> [Exercise directions] Where the records below have a line with "Figure", that line is to be copied.

> [Given records]
● ● ● ●
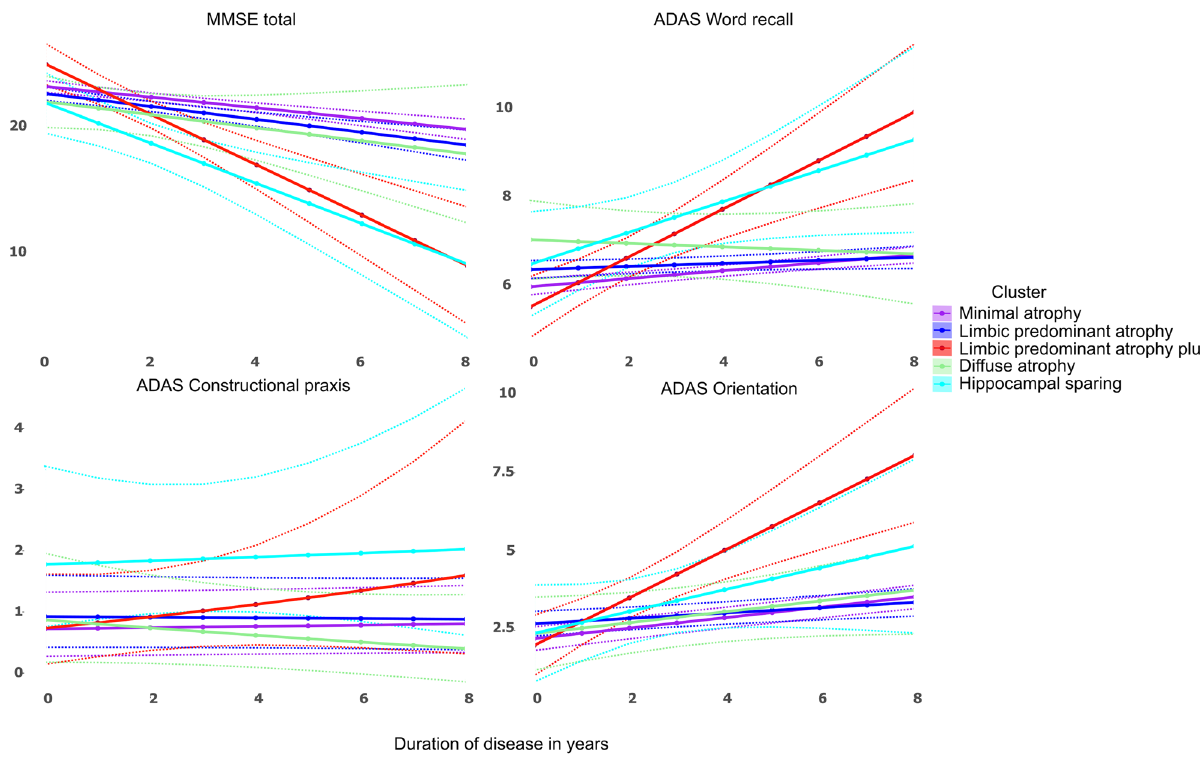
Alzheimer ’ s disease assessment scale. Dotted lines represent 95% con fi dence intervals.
● ● ● ●
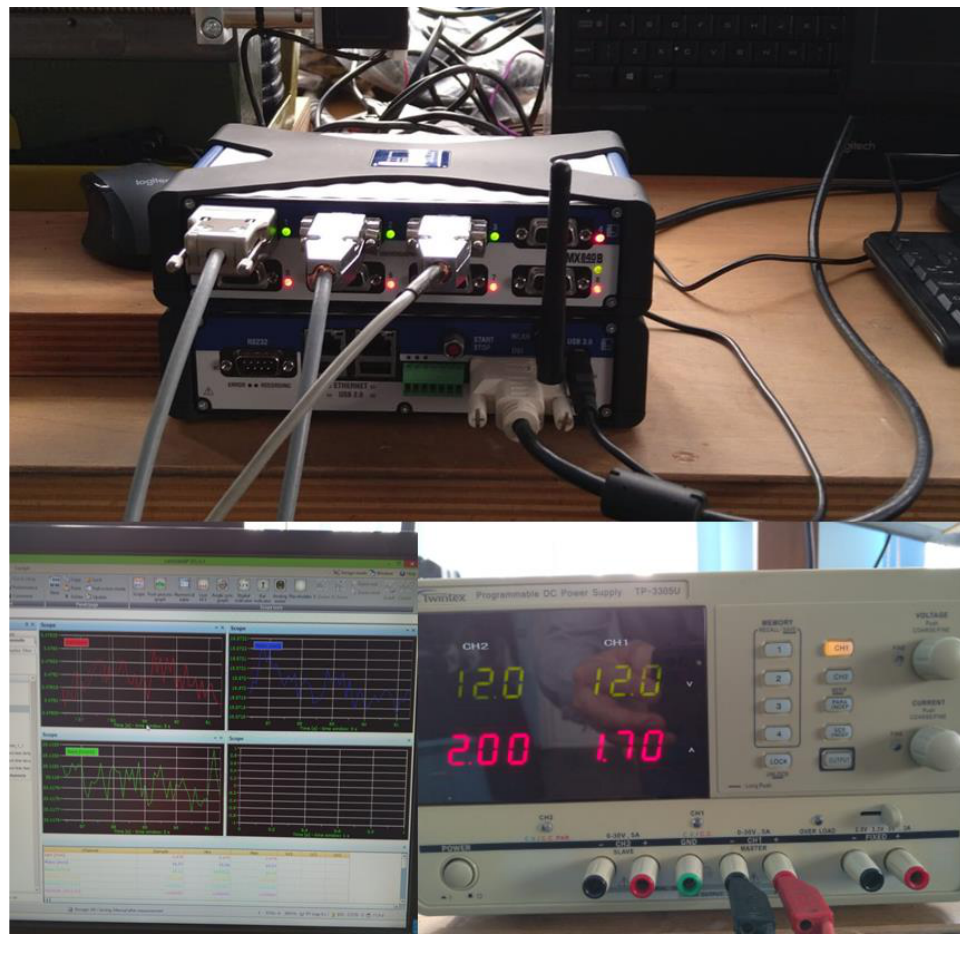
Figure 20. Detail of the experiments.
● ● ● ●
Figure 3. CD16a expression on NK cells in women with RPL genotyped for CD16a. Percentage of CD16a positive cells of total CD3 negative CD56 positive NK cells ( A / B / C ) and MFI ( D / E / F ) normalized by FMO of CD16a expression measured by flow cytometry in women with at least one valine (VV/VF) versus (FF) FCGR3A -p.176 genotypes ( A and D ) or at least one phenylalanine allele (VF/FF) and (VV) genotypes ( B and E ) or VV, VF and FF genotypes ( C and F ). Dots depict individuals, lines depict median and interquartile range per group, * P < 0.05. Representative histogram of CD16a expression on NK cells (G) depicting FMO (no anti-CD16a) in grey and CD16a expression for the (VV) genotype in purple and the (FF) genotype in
● ● ● ●
> [Response to the exercise]
Figure 20. Detail of the experiments.
Figure 3. CD16a expression on NK cells in women with RPL genotyped for CD16a. Percentage of CD16a positive cells of total CD3 negative CD56 positive NK cells ( A / B / C ) and MFI ( D / E / F ) normalized by FMO of CD16a expression measured by flow cytometry in women with at least one valine (VV/VF) versus (FF) FCGR3A -p.176 genotypes ( A and D ) or at least one phenylalanine allele (VF/FF) and (VV) genotypes ( B and E ) or VV, VF and FF genotypes ( C and F ). Dots depict individuals, lines depict median and interquartile range per group, * P < 0.05. Representative histogram of CD16a expression on NK cells (G) depicting FMO (no anti-CD16a) in grey and CD16a expression for the (VV) genotype in purple and the (FF) genotype in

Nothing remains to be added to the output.